**TASK PROMPT:**
State how many lines in the listing below hold "down", with no other words.

-*-

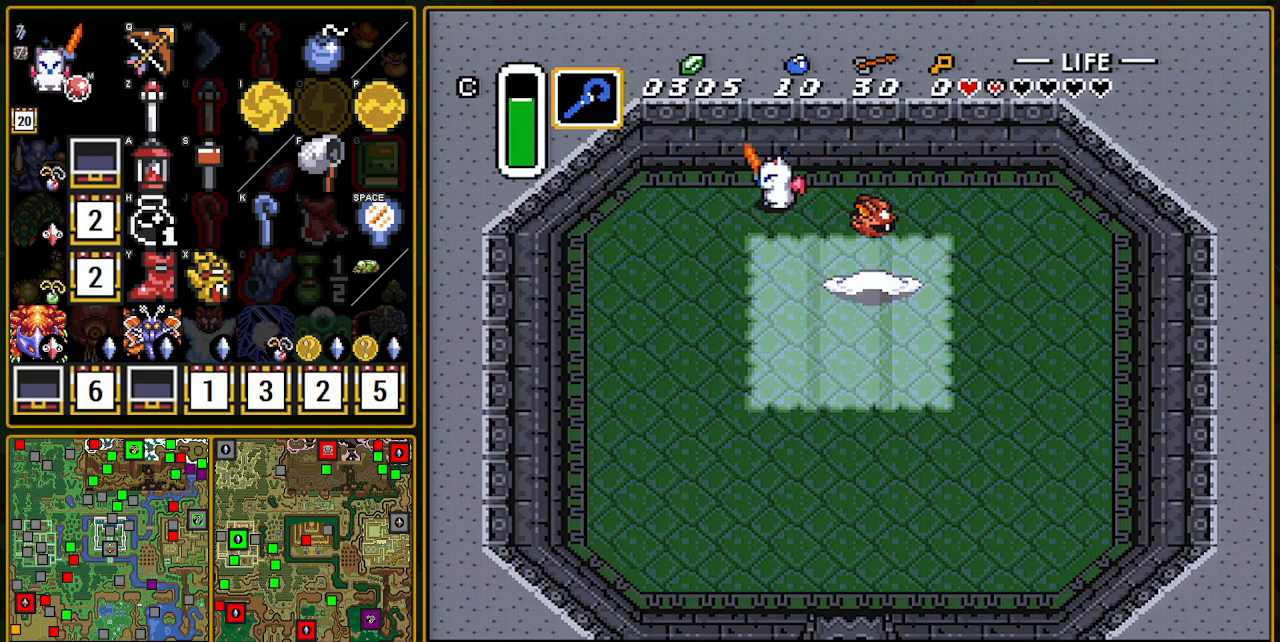
{"buttons": ["B"], "events": [[50, "DPAD_LEFT", "up"]]}
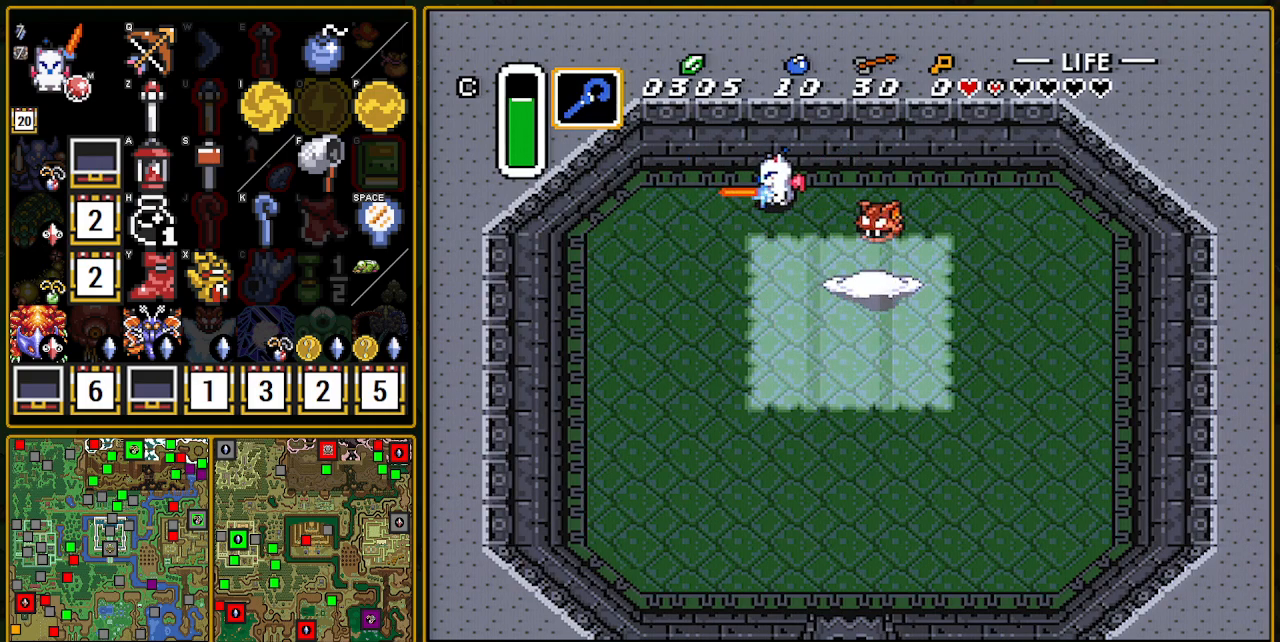
{"buttons": ["B", "DPAD_RIGHT"], "events": [[417, "DPAD_RIGHT", "down"]]}
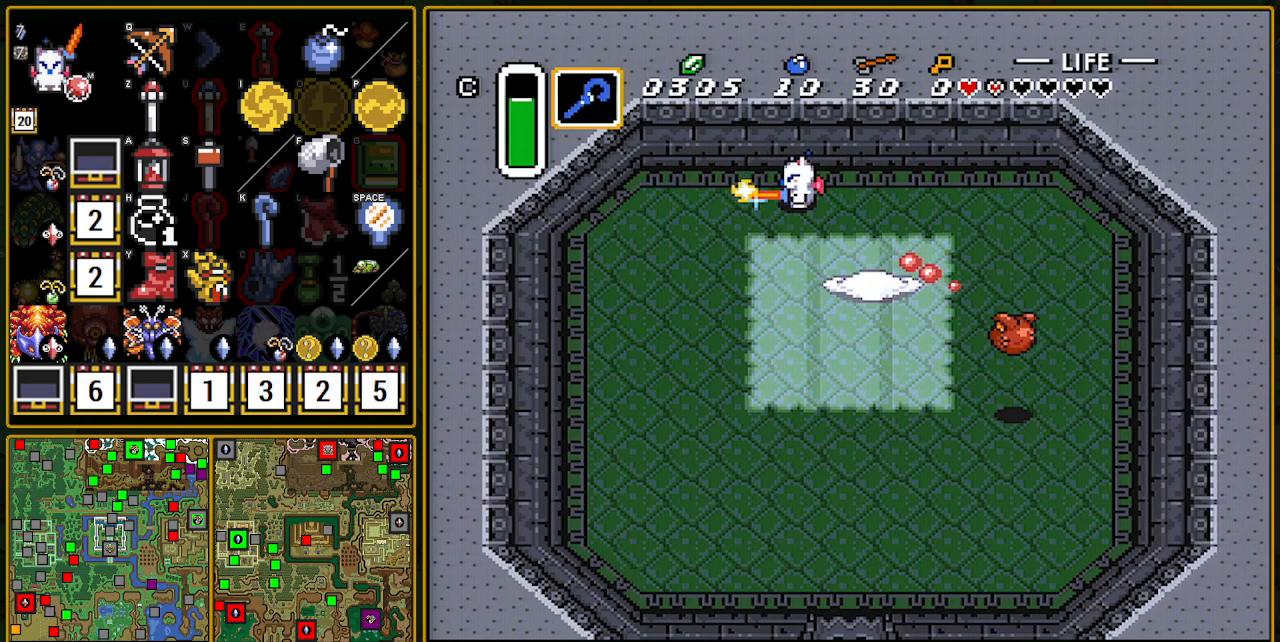
{"buttons": ["B"], "events": [[350, "DPAD_RIGHT", "up"]]}
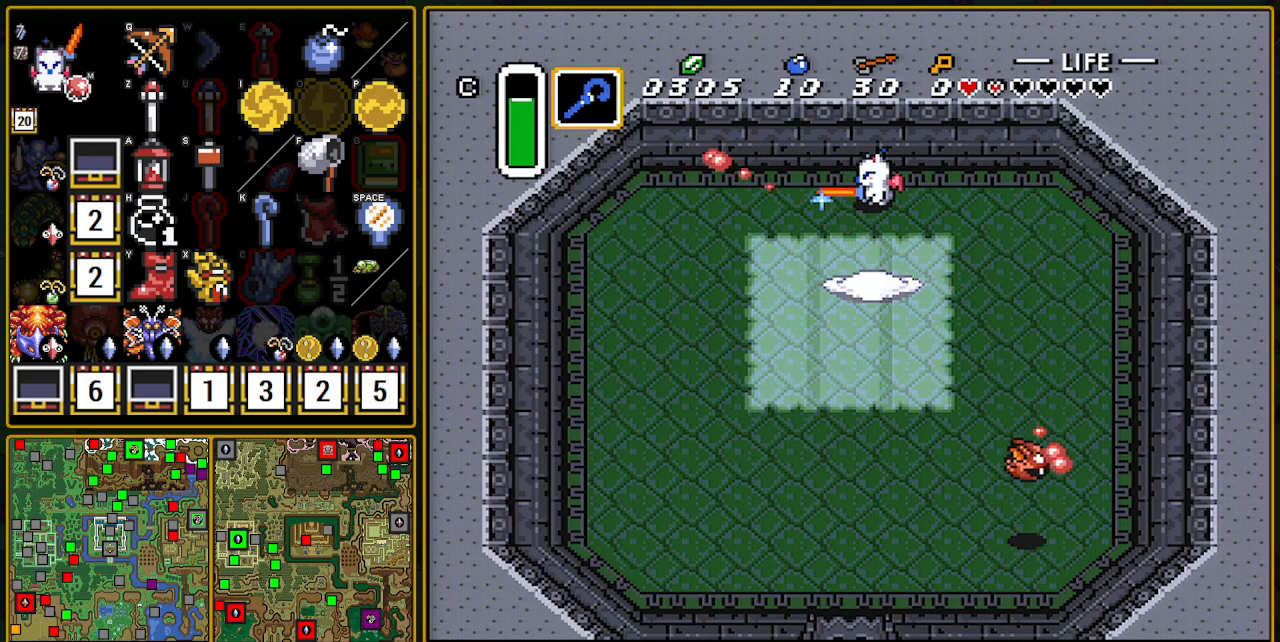
{"buttons": ["B"], "events": []}
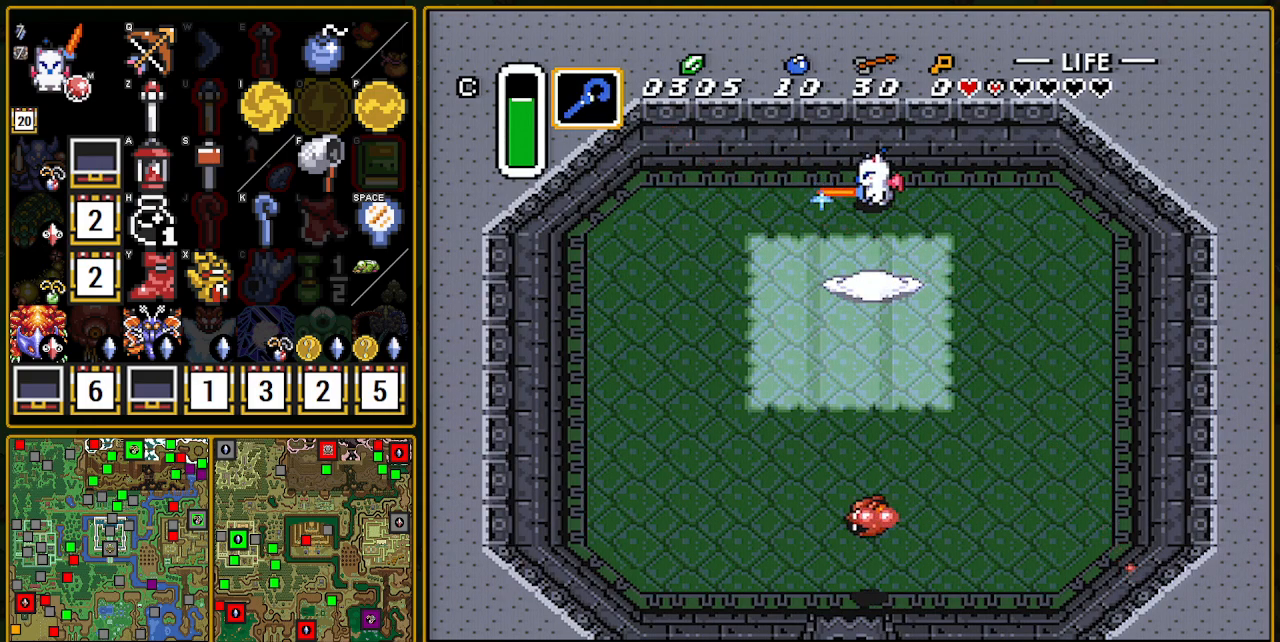
{"buttons": ["B"], "events": []}
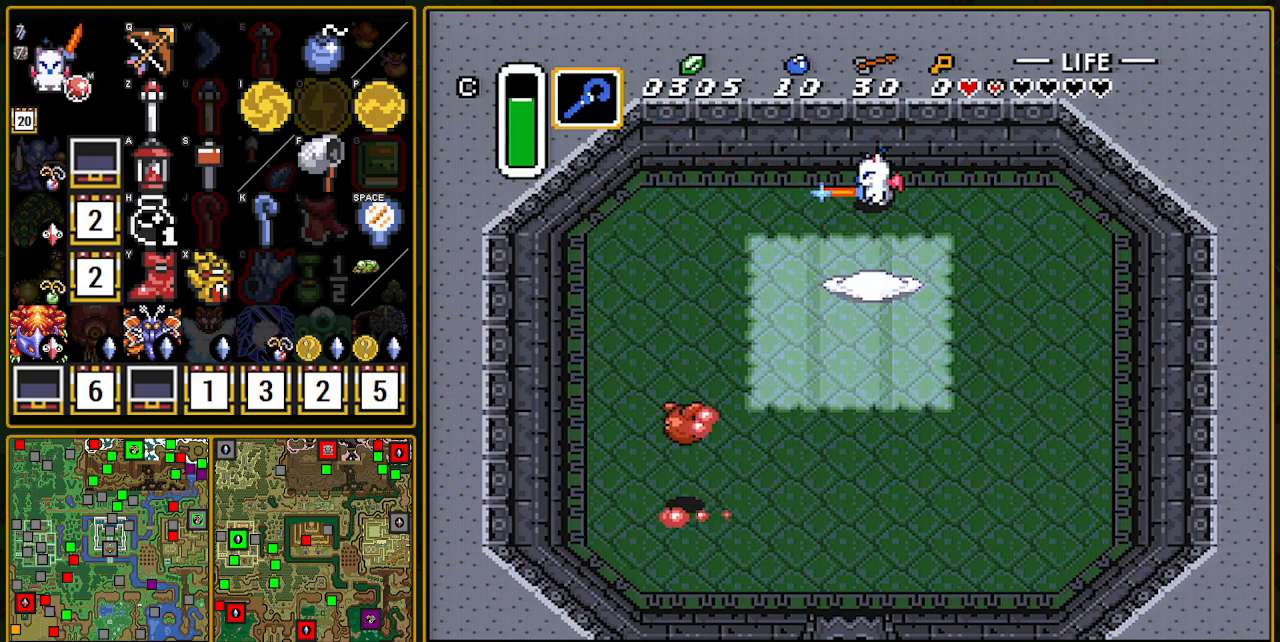
{"buttons": ["B", "DPAD_RIGHT"], "events": [[117, "DPAD_RIGHT", "down"]]}
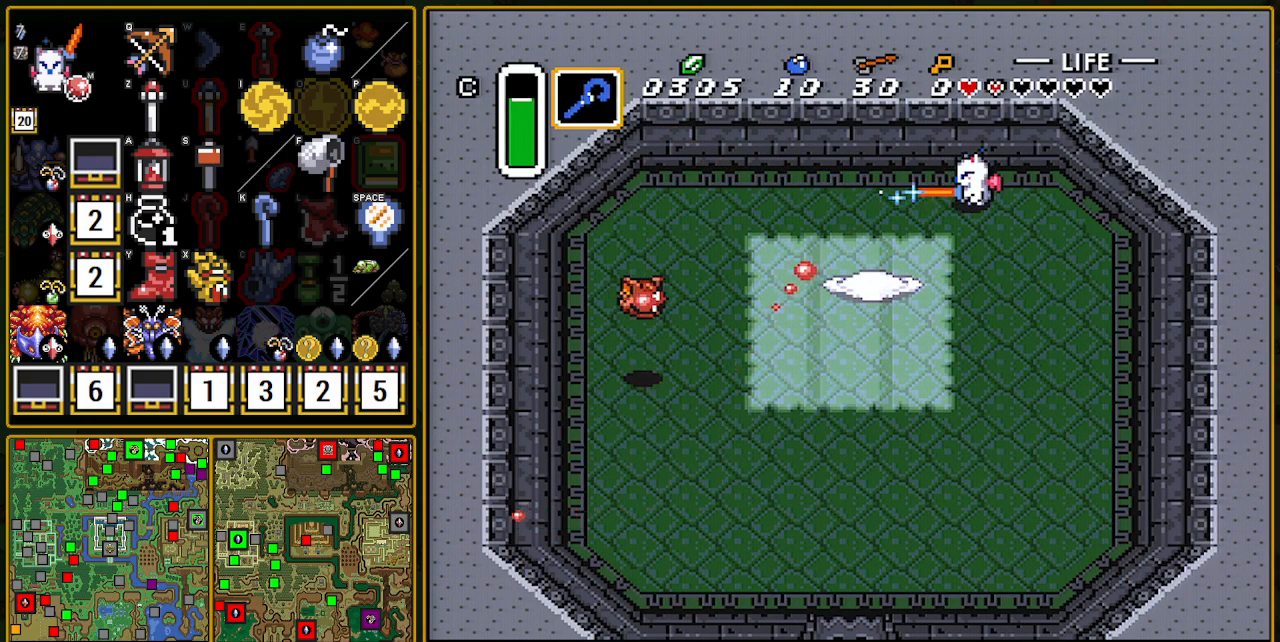
{"buttons": ["B", "DPAD_DOWN"], "events": [[50, "DPAD_RIGHT", "up"], [400, "DPAD_DOWN", "down"]]}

-*-

**OUTPUT OF THE TASK:**
3